◆ TASK REQUIREMENTS ◆
Output every nonblank line of text from the rows below as a Markdown table with a Number column for the line number and a Text column for the line itself. Leave the pictures out of the answer.

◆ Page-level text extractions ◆
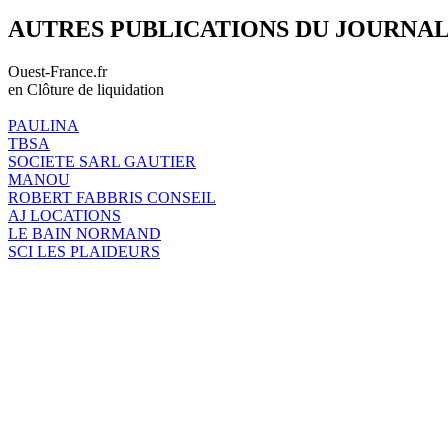
AUTRES PUBLICATIONS DU JOURNA
Ouest-France.fr
en Clôture de liquidation
PAULINA
TBSA
SOCIETE SARL GAUTIER
MANOU
ROBERT FABBRIS CONSEIL
AJ LOCATIONS
LE BAIN NORMAND
SCI LES PLAIDEURS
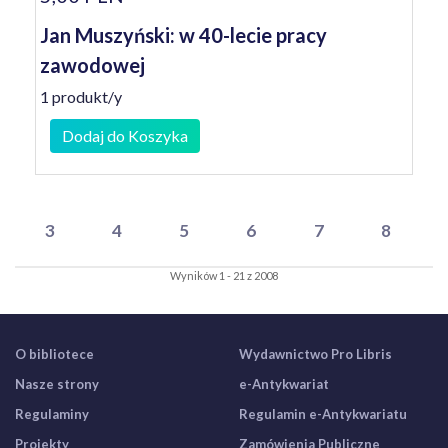
Jan Muszyński: w 40-lecie pracy
zawodowej
1 produkt/y
Dodaj do Koszyka
3
4
5
6
7
8
Wyników 1 - 21 z 2008
O bibliotece
Wydawnictwo Pro Libris
Nasze strony
e-Antykwariat
Regulaminy
Regulamin e-Antykwariatu
Projekty
Zamówienia Publiczne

◆ ANSWER TO THIS TASK ◆
| Number | Text |
|---|---|
| 1 | AUTRES PUBLICATIONS DU JOURNA |
| 2 | Ouest-France.fr |
| 3 | en Clôture de liquidation |
| 4 | PAULINA |
| 5 | TBSA |
| 6 | SOCIETE SARL GAUTIER |
| 7 | MANOU |
| 8 | ROBERT FABBRIS CONSEIL |
| 9 | AJ LOCATIONS |
| 10 | LE BAIN NORMAND |
| 11 | SCI LES PLAIDEURS |
| 12 | Jan Muszyński: w 40-lecie pracy |
| 13 | zawodowej |
| 14 | 1 produkt/y |
| 15 | Dodaj do Koszyka |
| 16 | 3 |
| 17 | 4 |
| 18 | 5 |
| 19 | 6 |
| 20 | 7 |
| 21 | 8 |
| 22 | Wyników 1 - 21 z 2008 |
| 23 | O bibliotece |
| 24 | Wydawnictwo Pro Libris |
| 25 | Nasze strony |
| 26 | e-Antykwariat |
| 27 | Regulaminy |
| 28 | Regulamin e-Antykwariatu |
| 29 | Projekty |
| 30 | Zamówienia Publiczne |